● DOCUMENT PASSAGE:
• • •
SOUTHPORT – The Southport Board of Aldermen is now on the clock.
READ MORE: Could funds expand for transportation needs in Surf City, Topsail, Southport and more?
The board must decide by the end of the month if they want to join an organization that will handle future transportation projects and advocate for the town’s specific needs.
After the board’s development services committee met with members of the Wilmington Urban Area Metropolitan Planning Organization and the Grand Strand Metropolitan Planning Organization, committee head Travis Henley reported his findings to the board at its Thursday meeting.
The WMPO covers urban transportation projects for New Hanover, eastern Brunswick and southern Pender counties. During its 2022-2026 Strategic Plan, some of the projects it’s focusing on includes Cape Fear Memorial Bridge replacement, Military Cutoff/Eastwood Interchange, Independence Boulevard extension, a section of the Hampstead Bypass, and the interchange between Martin Luther King Jr. Parkway and Kerr Avenue.
Municipalities have to opt into an MPO to participate, but it has to be mutually agreed upon by the organization.
WMPO asked Southport about its interest to join. The Southport BOA has until the end of July to respond.
By federal rules, the WMPO must re-evaluate its coverage boundaries at a minimum every 10 years, following the Census. When a regional area’s population exceeds 50,000, an MPO must be established. MPO boundaries reflect the central urban areas of a region, as well as where those areas are expected to expand in the next 10 to 20 years.
That is what makes Southport a viable option.
“We are in a unique situation where two MPOs are looking at us to see where they’re going to expand,” Henley said.
Southport wants to join an MPO because it would bring in more state and federal funding for road and transportation projects.
• • •
● SOURCE DATA:
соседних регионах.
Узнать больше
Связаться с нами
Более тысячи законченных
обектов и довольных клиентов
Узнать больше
• • •
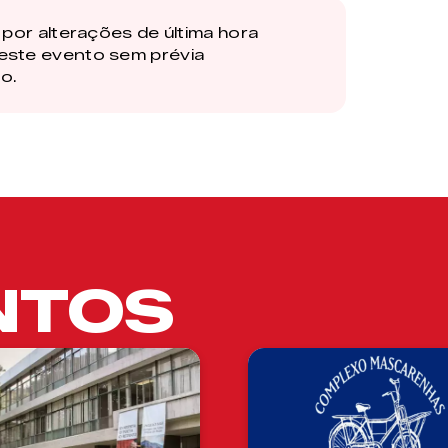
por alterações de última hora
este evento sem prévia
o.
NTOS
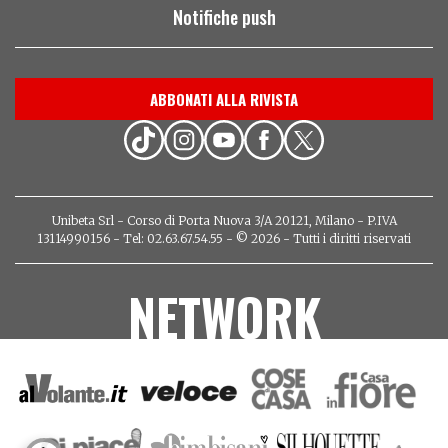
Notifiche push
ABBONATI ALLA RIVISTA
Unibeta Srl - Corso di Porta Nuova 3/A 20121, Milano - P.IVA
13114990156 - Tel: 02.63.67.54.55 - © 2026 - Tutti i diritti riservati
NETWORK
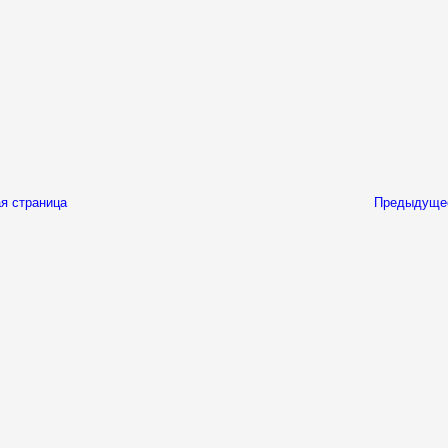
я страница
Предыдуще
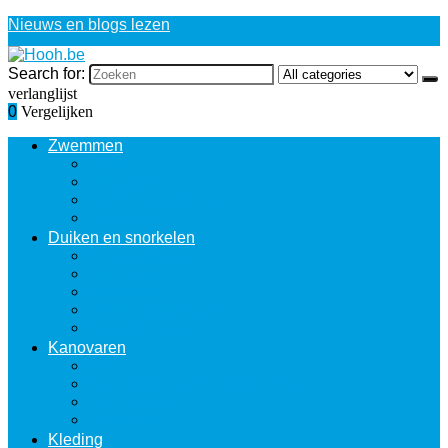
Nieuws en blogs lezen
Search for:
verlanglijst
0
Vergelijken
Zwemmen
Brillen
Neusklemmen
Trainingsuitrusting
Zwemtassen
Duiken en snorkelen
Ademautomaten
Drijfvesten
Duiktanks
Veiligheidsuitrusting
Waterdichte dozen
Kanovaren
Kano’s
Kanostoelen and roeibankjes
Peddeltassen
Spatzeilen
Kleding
• • •
● SET OF TASKS:
1. Answer these about the Southport transportation article, one per line:
(a) Who heads the board's development services committee?
(b) By when does the Southport Board of Aldermen have to respond to the WMPO?
(c) Above what regional population must an MPO be established?
2. Revise a stretch of the Southport transportation article: begin at the words "By federal rules, the", stop after "a viable option.", and give that stretch again with "coverage boundaries" replaced by "service boundaries".

● RESULTS OF THE EXERCISE:
1.
(a) Travis Henley
(b) The end of July
(c) 50,000

2.
By federal rules, the WMPO must re-evaluate its service boundaries at a minimum every 10 years, following the Census. When a regional area’s population exceeds 50,000, an MPO must be established. MPO boundaries reflect the central urban areas of a region, as well as where those areas are expected to expand in the next 10 to 20 years.
That is what makes Southport a viable option.